2024 Dallas Symphony Orchestra Gala
The DSO, led by Music Director Fabio Luisi, will welcome superstar pianist, Lang Lang in a one-night-only performance of Rachmaninoff’s expressively virtuosic Second Piano Concerto on Saturday, September 28, 2024. This once-a-season fundraising event will benefit the DSO’s education and outreach programs. The DSO will soon announce the 2025 gala chairs and leadership team, along with ticketing options for the full gala experience as well as the concert and after party.
Other Highlights
November 14-17, 2024: Bartók The Wooden Prince: Dallas audiences will hear the Hungarian composer’s massive, bombastic ballet score for the first time.
April 3-6, 2025: Sibelius Symphony No. 3: Finnish conductor and violinist John Storgårds returns to the Meyerson stage as both performer and conductor in a unique program. Storgårds will perform the solo violin part from the podium in the DSO premiere of jazz composer Keith Jarrett’s Elegy for Violin and String Orchestra. He will also lead the orchestra in Henriette Renié’s Concerto for Harp and Orchestra (DSO debut) with soloist Emily Levin and Sibelius’ Third Symphony.Mahler Symphony No. 2, “Resurrection:”

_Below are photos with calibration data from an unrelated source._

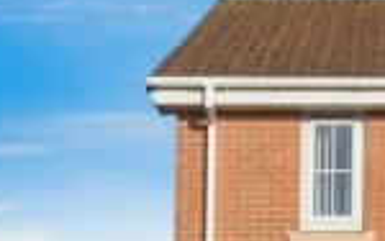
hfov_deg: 20.4
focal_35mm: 97
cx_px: 427
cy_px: 329
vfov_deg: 13.0
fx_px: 1019
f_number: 22
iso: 800
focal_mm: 20
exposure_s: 1/250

May 30-June 2, 2025: Fabio Luisi leads the DSO and Dallas Symphony Chorus in performances of Mahler’s transcendent Second Symphony, which holds special significance for Dallas symphony-goers as the first subscription concert ever performed at the newly opened Morton H. Meyerson Symphony Center in 1989 under former Music Director Eduardo Mata.
Cherished Classics
Popular symphonic works spanning the entire season include:
- Elgar’s Enigma Variations (November 1 – 3, 2024)
- Mozart Symphony No. 41, “Jupiter” (November 22 – 24, 2024)
- Dvořák Symphony No. 9, “From the New World” (November 29 – December 1, 2024)
- Berlioz’s Symphonie fantastique (January 23 – 26, 2025)
- Beethoven Symphonies No. 5 (February 6 – 9, 2025)
- Beethoven Symphones No. 3, “Eroica” (May 22 – 24, 2025)
- Stravinsky’s Rite of Spring (April 10 -12, 2025)
- Mendelssohn’s Symphony No. 3, “Scottish” (April 17 – 19, 2025)
Recordings
The DSO will record several performances this season for future commercial release on its in-house label DSO Live, including Brahms Symphony No. 4, the final installment in the orchestra’s initiative with Fabio Luisi to record all four of the Romantic composer’s symphonies. The orchestra will also record Sophia Jani’s new work, Arlene Sierra’s Kiskadee and Julia Perry’s Stabat Mater.
Pops Series
Principal Pops Conductor Jeff Tyzik will lead the DSO in three concerts within the Pops Series Presented by Capital One.
- September 20-22, 2024: Twist and Shout: The Music of The Beatles
- February 21-23, 2025: Let's Groove Tonight: Motown & the Philly Sound
- May 9-11, 2025: A Night of Latin Music,featuring an all-star lineup of artists including Grammy Award-winning Argentine bandoneón player Héctor Del Curto, singer/songwriter/guitarist Edna Vázquez and Argentine master dancers Celina Rotundo and Hugo Patyn.
November 8-10, 2024: Chart-topping piano artist Lara Downes joins the DSO to perform A Lovesome Thing: Billy Strayhorn Suite, a work co-commissioned by the DSO and premiered by her in 2022 with the Boston Pops.
Movies-in-concert
- August 29-September 1, 2024: Harry Potter & The Goblet of Fire
- December 20-22, 2024: Holiday classic Elf
- April 25-27, 2025: The Princess Bride
Supported, in part, by funds from the Office of Arts & Culture, City of Dallas, Dallas Symphony Orchestra presents more than 150 orchestra concerts annually at the Morton H. Meyerson Symphony Center, and also offers more than 200 concerts in neighborhoods throughout Dallas.